Last weekend brought a near-record-breaking snowstorm to my little corner of the world, and when mass transit shut down and a temporary travel ban was put in place, I had no choice but to spend a cozy weekend indoors. It was the perfect occasion to spritz on clouds of Lorenzo Villori Teint de Neige or Serge Lutens Rahät Loukoum for fluffy comfort while I curled up to read and write.
Monday arrived right on schedule, however, and the roads had been cleared sufficiently and I had no excuse to hibernate any longer. I had to shrug off my winter-cocoon perfumes and spray on something that would help me to put on my work-clothes, make my commute, and tackle my to-do list. I ended up reaching for an old favorite that I've somehow never reviewed before: Perles de Lalique.
When Perles de Lalique was released in 2006 (a decade ago!), it was promoted as a contemporary take on chypre fragrances, promising sophistication without some of the heavier classical trappings of the genre. It was developed by perfumer Nathalie Lorson, with a composition of Bulgarian rose, orris, Bourbon pepper, patchouli and cashmere woods, and its frosted bottle with black "pearl" borders was inspired by a vintage Lalique vanity set.
Wearing Perles this week, I remembered how much I love it. It still feels like a thoughtful, high-quality fragrance, unlike many later entries in the "contemporary chypre" category. It's a spicy, woody rose, and it opens with an emphatic kick of black pepper: you don't actually have to be a rose-lover to wear this fragrance, but you'd better like pepper quite a bit. The patchouli is more like real patchouli than anything I've smelled in recent releases, and there's an unexpected dose of cedar too.

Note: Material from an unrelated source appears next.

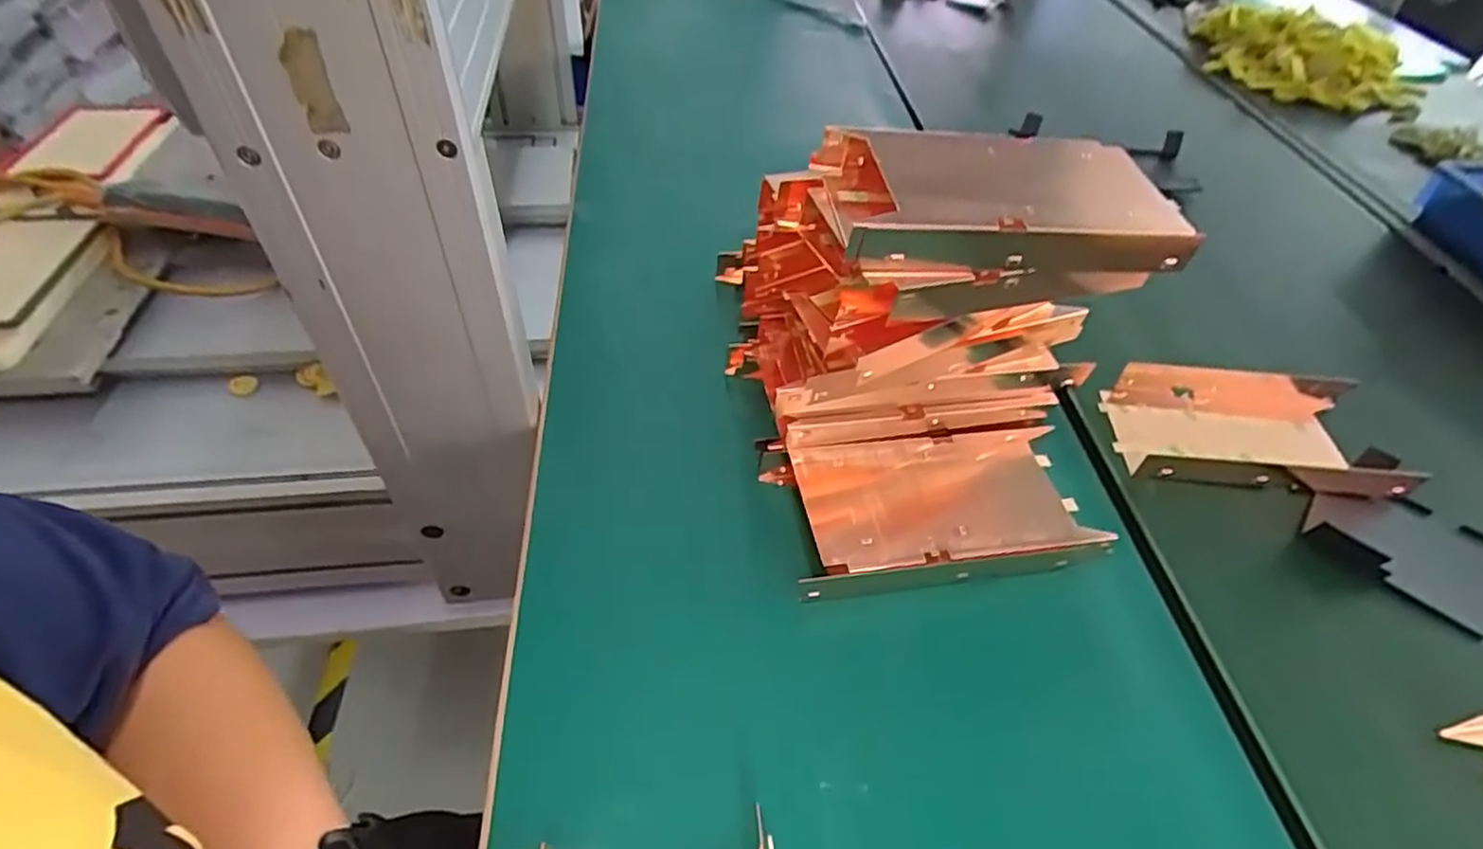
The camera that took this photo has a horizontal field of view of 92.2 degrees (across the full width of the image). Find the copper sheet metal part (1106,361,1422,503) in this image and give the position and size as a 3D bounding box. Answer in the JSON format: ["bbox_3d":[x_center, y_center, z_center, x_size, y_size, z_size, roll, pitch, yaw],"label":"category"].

If I spray on Perles de Lalique just before I put on my coat and leave the house, the pepper and cedar propel me through my commute — with generous sillage! By the time I arrive at the office, the woods have smoothed out and turned softly musky; the rose is dark and subtle. The dry down of Perles wears closer to the skin and feels "classy" but not dramatic; it also happens to skew more androgynous than many of my go-to fragrances. When spring comes, I'll bounce right back to my usual bright, honeyed roses and sheer violets, but for now I'm enjoying a productive mid-winter "reunion" with Perles de Lalique.
Lalique Perles de Lalique is available as 50 ml ($100) and 100 ml ($135) Eau de Parfum via the Lalique website. It can also be found for considerably less on several discount sites. A pure perfume concentration is also available ($600, in a very fancy bottle); let us know if you've ever tried it!